Ursa Broadcast G2 specifications
If we want ProRes, the highest resolution we can have is UHD, although the camera will scale that from the full sensor. Windowing the sensor down to the native, unscaled UHD and HD areas naturally makes for broader lens compatibility. Blackmagic Raw is mandatory for beyond-UHD resolutions.
Usability is as good as any Ursa, which is to say pretty good. It suffers the problem of small, light cameras in that serious optics are likely to outweigh it. The shoulder kit – the top handle and quick-release plate – is included with the G2, and it’s a testament to the design that it continues working nicely even with this comparatively bulky zoom. The combination balances with the handle all the way forward, and there’s enough articulation on the viewfinder to get it into the right position.
Otherwise, it has all the things that are nice about the 4.6K cameras, with the CF and SD recording, ND filters, AES, line and mic audio, optional LUTs on both SDI outputs and the internal LCD. The menu system is nice, although there’s now quite a lot of it. There are also signs of a very slight tendency toward the Sony approach of dipping the camera in glue and rolling it in buttons. Physical controls are nice, but we’ve probably reached the point where the design team should take a few cold showers before the next meeting about adding more things to poke and twiddle.
Pushing the top handle well forward makes things balance and feels sturdy enough.
Lens mount
One mild concern is the company’s dedication to its existing lens mount design. The B4 is fine, but the internal structure of the mount assembly is substantially the same as on every other camera using broadly this chassis, precluding things like micro four-thirds and Sony E. That excludes affordable, practical zooms like the Fujinon MKs and desirable creative choices like Sirui anamorphics; shorter-mount lenses do much more for much less. Moving the sensor forward, the company would still be able to offer EF and B4 alongside shorter mounts.

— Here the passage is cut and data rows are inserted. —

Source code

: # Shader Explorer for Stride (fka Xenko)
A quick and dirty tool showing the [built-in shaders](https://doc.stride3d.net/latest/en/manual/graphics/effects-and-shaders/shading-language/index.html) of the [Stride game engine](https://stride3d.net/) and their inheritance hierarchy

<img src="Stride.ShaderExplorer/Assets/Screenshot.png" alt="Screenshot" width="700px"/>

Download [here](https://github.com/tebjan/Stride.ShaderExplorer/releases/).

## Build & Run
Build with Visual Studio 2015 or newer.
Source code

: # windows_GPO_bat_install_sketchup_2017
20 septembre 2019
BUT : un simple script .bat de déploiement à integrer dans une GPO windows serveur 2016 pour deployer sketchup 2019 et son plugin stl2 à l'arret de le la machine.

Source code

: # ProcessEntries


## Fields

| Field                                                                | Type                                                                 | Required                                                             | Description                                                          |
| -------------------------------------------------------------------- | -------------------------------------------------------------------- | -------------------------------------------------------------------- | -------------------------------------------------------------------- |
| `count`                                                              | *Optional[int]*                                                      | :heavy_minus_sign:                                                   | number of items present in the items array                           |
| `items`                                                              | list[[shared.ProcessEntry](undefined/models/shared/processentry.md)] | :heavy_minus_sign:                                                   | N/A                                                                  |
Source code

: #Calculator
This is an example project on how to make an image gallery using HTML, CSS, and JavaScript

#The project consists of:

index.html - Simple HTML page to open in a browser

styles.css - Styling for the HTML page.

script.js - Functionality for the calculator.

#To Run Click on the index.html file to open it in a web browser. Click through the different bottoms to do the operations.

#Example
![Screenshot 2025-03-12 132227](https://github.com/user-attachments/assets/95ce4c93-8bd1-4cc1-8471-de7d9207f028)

The general layout of the Ursa series is great, but the mount is the least flexible thing about a very flexible camera.
Happily, power consumption is kept reasonably under control. When the Ursa Broadcast G2 has the studio back bolted on and is running from power delivered via hybrid fibre, batteries won’t be a concern, but in the field it demands about 38W. That’s only a shade more than a 35W FX9, and while the Sony is running a bigger chip it’s a comparable resolution (and three times the price).
Given the Ursa's various sensor crop options and the extender on the 18x5, many configurations are possible.
Sensitivity and dynamic range
In the end, the big question is whether the G2 fixes the limited sensitivity and dynamic range of the original Ursa Broadcast. Given the G2 offers the 3200 base ISO of the 6K pocket cameras, the answer is yes, yes it does. That’s actually a pretty significant upgrade in terms of the Ursa line’s cinema capabilities, too; the 4.6K sensor is fine but the resulting camera is perhaps about as sensitive as an Alexa, which really isn’t very sensitive by modern standards.
The 3200 mode makes the G2 two whole stops faster. Simultaneously, it’s no accident that Blackmagic has chosen to put this sensor in a broadcast-targeted camera at just the time broadcast people are becoming noticeably more interested in big-chip looks. There’s an increasing desire for the half time show at a sports event to exhibit a little Hollywood gloss, and a big chip, alongside an appropriate LUT, is one route to that. Given appropriate glass, the G2 handles both worlds.
Conclusions
Whether Blackmagic feels the need for a full frame Ursa (Maxi?) for the cinema market remains to be seen. We might grumble that the push for universal adoption of full frame cameras seems provoked more by commercial than creative concerns, and with the company’s titanic 12K sensor available and the 6K now backing it up, it’s hard to articulate a genuine need for more. Either way, the Ursa Broadcast G2 is a worthwhile upgrade in both the broadcast and cinema world, which isn’t often something we can say of one new body.
The Ursa Broadcast G2 retails for £3015 ex VAT.